No es fácil encarar este tipo de historias, protagonizadas por sexagenarios y septuagenarios que generan más de una polémica, cuando se trata de temas como el amor y hasta el sexo tardío. Hay cuestiones que tienen que ver con prejuicios y hasta con conceptos estéticos que hacen difícil que propuestas como la de Dresen puedan concretarse con buenos resultados. En este caso, la sensibilidad, la calidez con la que se describen personajes y situaciones, algunas de un tono fuerte no obstante siempre con cuidada discreción, le permitieron a Wolke Neun (la novena nube, equivalente al séptimo cielo del erotismo) llevarse el premio de Una cierta mirada, en Cannes, y el del Festival de Trieste.

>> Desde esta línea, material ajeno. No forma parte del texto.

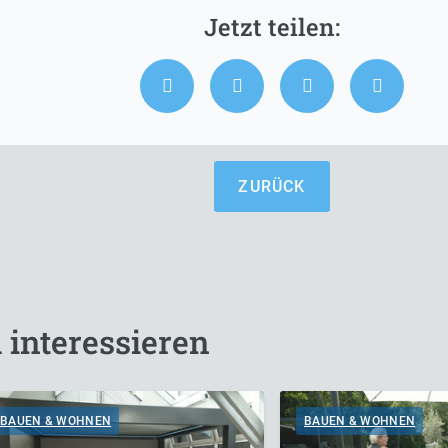
ZURÜCK
 interessieren
BAUEN & WOHNEN
BAUEN & WOHNEN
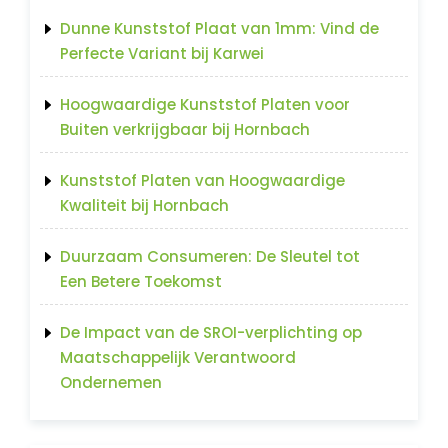
Dunne Kunststof Plaat van 1mm: Vind de
Perfecte Variant bij Karwei
Hoogwaardige Kunststof Platen voor
Buiten verkrijgbaar bij Hornbach
Kunststof Platen van Hoogwaardige
Kwaliteit bij Hornbach
Duurzaam Consumeren: De Sleutel tot
Een Betere Toekomst
De Impact van de SROI-verplichting op
Maatschappelijk Verantwoord
Ondernemen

Por momentos algo reiterativa, no obstante siempre encuadrada con notable prolijidad, esta página a propósito de dilemas morales acredita actuaciones memorables. Werner, su figura central, de larga trayectoria en el cine y el teatro de la ex Alemania del Este, cumple un papel fundamental a la hora de dar al relato el tono dramático justo, igual que el grupo de actores que la secundan, tan veteranos como ella, conscientes de qué es lo que sus personajes necesitan transmitir sin caer en el ridículo ni en el mal gusto. No es sencillo, sin embargo lo consiguen, y el público (no importa su edad) seguramente sabrá agradecerlo.